■ **Selected excerpt**:
● ● ● ● ● ● ●

4. once the first mediums get full of bees i would try putting the empty deeps underneath and allow the bees to fill them with comb working their way down.

you might also consider using your deeps for making a swarm trap or two, using a single frame of drawn brood comb for 'bait'.

i'll be focusing a lot more on nuc production in 2018 and if what i have in mind works i should have some medium nucs as well as deep ones. watch my thread and send me a pm when we get to that point in the season if you are still interested.


----------



## R_V (Aug 20, 2016)

squarepeg said:


> understood. (and sorry for so many questions)
> 
> 12-16 medium frames of honey for the remaining colony is more than adequate for overwintering as well as providing for a robust build up. any more than that pretty much gets in the way and makes swarm prevention more difficult. next year's nucs will have next year's nectar and won't really need that honey.
> 
> ...


sounds like a plan.
should gently hose out the uncapped nectar (possibly syrup) in the deadout frames?


----------



## squarepeg (Jul 9, 2010)

the uncapped ones (even syrup) will be perfect for checkerboarding, and the mostly capped ones (especially real honey) most suitable for harvesting. 

i'm not sure about hosing any out, i would probably set them outside and allow them to get robbed out instead.

● ● ● ● ● ● ●

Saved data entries
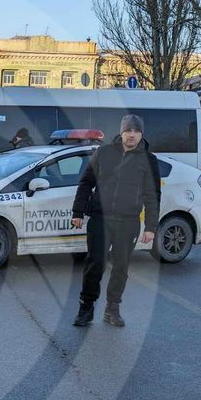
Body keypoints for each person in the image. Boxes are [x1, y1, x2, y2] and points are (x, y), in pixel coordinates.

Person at [70, 114, 161, 328]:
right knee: (95, 265)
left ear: (141, 134)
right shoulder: (103, 153)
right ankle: (86, 308)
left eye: (136, 131)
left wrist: (150, 227)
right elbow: (85, 183)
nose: (132, 135)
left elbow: (152, 195)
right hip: (100, 219)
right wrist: (78, 212)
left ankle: (113, 308)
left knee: (121, 267)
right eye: (128, 130)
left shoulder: (149, 160)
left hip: (128, 222)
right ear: (121, 132)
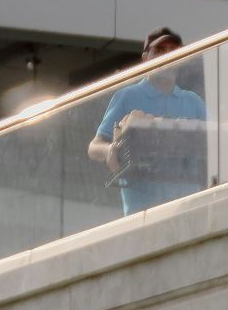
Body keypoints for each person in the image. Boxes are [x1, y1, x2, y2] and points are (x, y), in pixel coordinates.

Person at [86, 27, 210, 215]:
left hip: (189, 209)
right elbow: (94, 147)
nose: (167, 56)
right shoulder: (128, 96)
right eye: (159, 50)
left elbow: (219, 143)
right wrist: (110, 150)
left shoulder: (193, 102)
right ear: (145, 58)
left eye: (173, 51)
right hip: (143, 213)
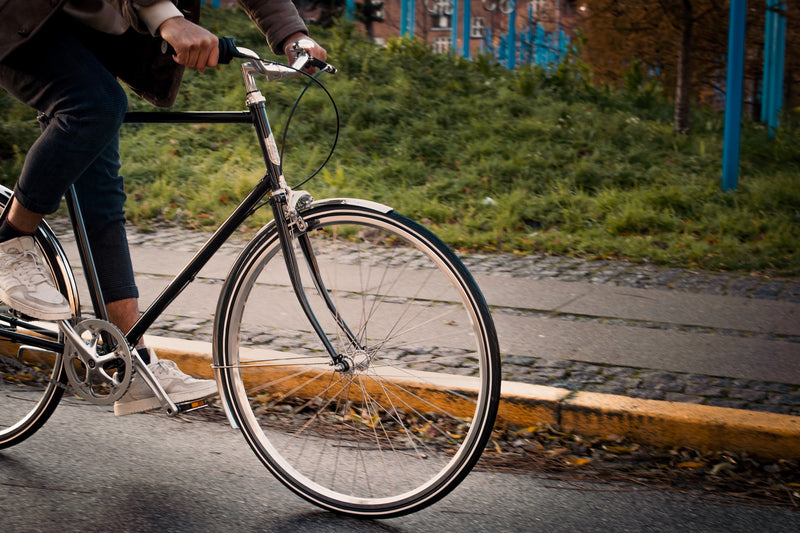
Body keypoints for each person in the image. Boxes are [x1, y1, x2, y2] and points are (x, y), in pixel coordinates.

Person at [0, 0, 327, 415]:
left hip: (88, 29)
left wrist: (291, 34)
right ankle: (12, 239)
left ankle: (128, 361)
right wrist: (166, 17)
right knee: (96, 106)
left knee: (100, 190)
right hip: (24, 15)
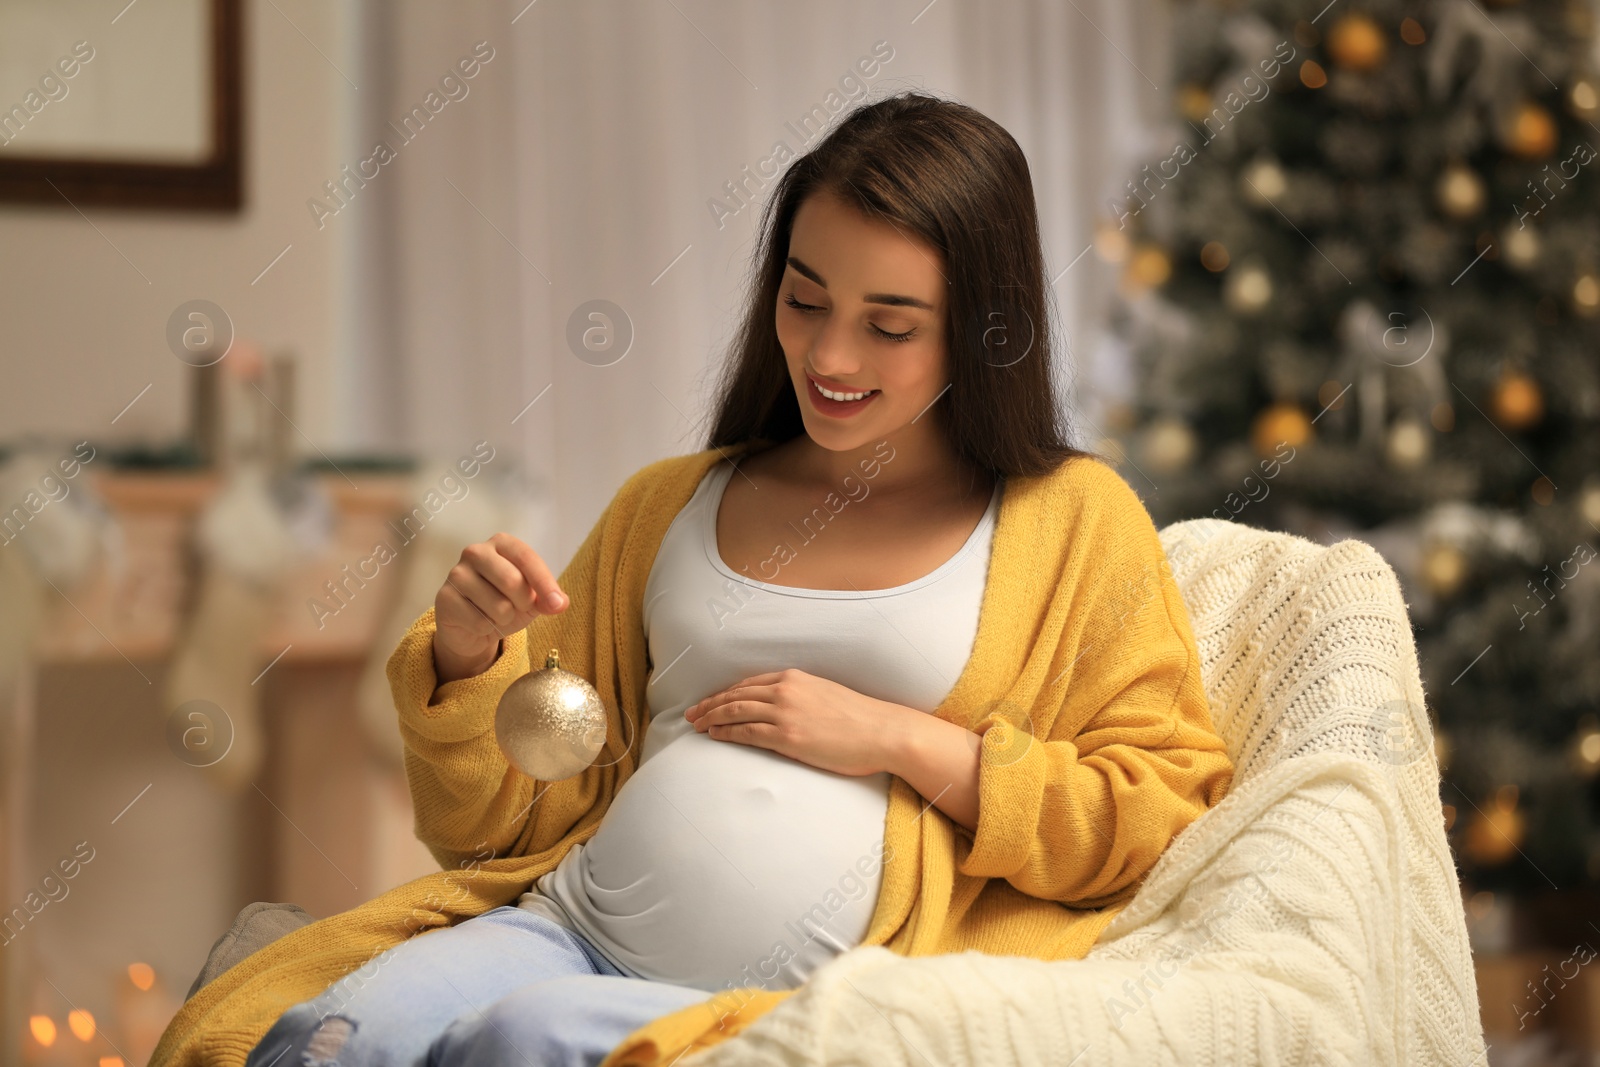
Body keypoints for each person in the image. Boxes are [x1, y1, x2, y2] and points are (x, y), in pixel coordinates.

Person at [240, 89, 1234, 1067]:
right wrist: (470, 659)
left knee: (520, 1039)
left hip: (778, 1005)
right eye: (804, 300)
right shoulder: (667, 502)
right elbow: (496, 821)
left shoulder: (1071, 520)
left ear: (982, 328)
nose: (830, 354)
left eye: (889, 325)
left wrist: (901, 739)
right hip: (564, 925)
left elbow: (1155, 812)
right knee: (329, 1038)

● ● ● ● ● ● ●

■ **Exercise details**:
According to the beekeeping thread, why is keeping more than 12-16 medium frames of honey for the remaining colony not advised?

■ **Final answer**:
Any more honey than that pretty much gets in the way and makes swarm prevention more difficult. Next year's nucs also won't really need that honey, because they will have next year's nectar.